TitleICBO_2018_47: On the statistical sensitivity of semantic similarity metrics
Publication TypeConference Paper
Year of Publication2018
AuthorsManda, P, Vision, T
Conference NameInternational Conference on Biomedical Ontology (ICBO 2018)
Date Published08/06/2018
PublisherInternational Conference on Biological Ontology
Keywordsannotation granularity, curation, Ontology, phenotype, semantic similarity

Measuring the semantic similarity between objects that have been annotated with ontological terms is fundamental to an increasing number of biomedical applications, and several different ontologically-aware semantic similarity metrics are in common use.
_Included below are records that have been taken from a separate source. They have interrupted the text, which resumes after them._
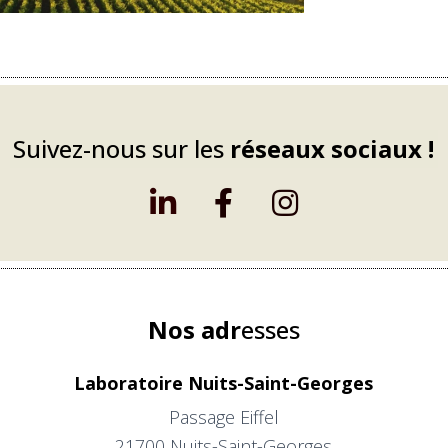
Suivez-nous sur les
réseaux sociaux !
Nos adr
esses
Laboratoire Nuits-Saint-Georges
Passage Eiffel
21700 Nuits-Saint-Georges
In some of these applications, only weak semantic similarity is expected for biologically meaningful matches. In such cases, it is important to understand the limits of sensitivity for these metrics, beyond which biologically meaningful matches cannot be reliably distinguished from noise. Here, we present a statistical sensitivity comparison of five common semantic similarity metrics (Jaccard, Resnik, Lin, Jiang & Conrath, and Hybrid Relative Specificity Similarity) representing three different kinds of metrics (Edge based, Node based, and Hybrid) and four different methods of aggregating individual annotation similarities to estimate similarity between two biological objects - All Pairs, Best Pairs, Best Pairs Symmetric, and Groupwise. We explore key parameter choices that can impact sensitivity. To evaluate sensitivity in a controlled fashion, we explore two different models for simulating data with varying levels of similarity and compare to the noise distribution using resampling. Source data are derived from the Phenoscape Knowledgebase of evolutionary phenotypes. Our results indicate that the choice of similarity metric, along with different parameter choices, can substantially affect sensitivity. Among the five metrics evaluated, we find that Resnik similarity shows the greatest sensitivity to weak semantic similarity. Among the ways to combine pairwise statistics, the Groupwise approach provides the greatest discrimination among values above the sensitivity threshold, while the Best Pairs statistic can be parametrically tuned to provide the highest sensitivity. Our findings serve as a guideline for an appropriate choice and parameterization of semantic similarity metrics, and point to the need for improved reporting of the statistical significance of semantic similarity matches in cases where weak similarity is of interest.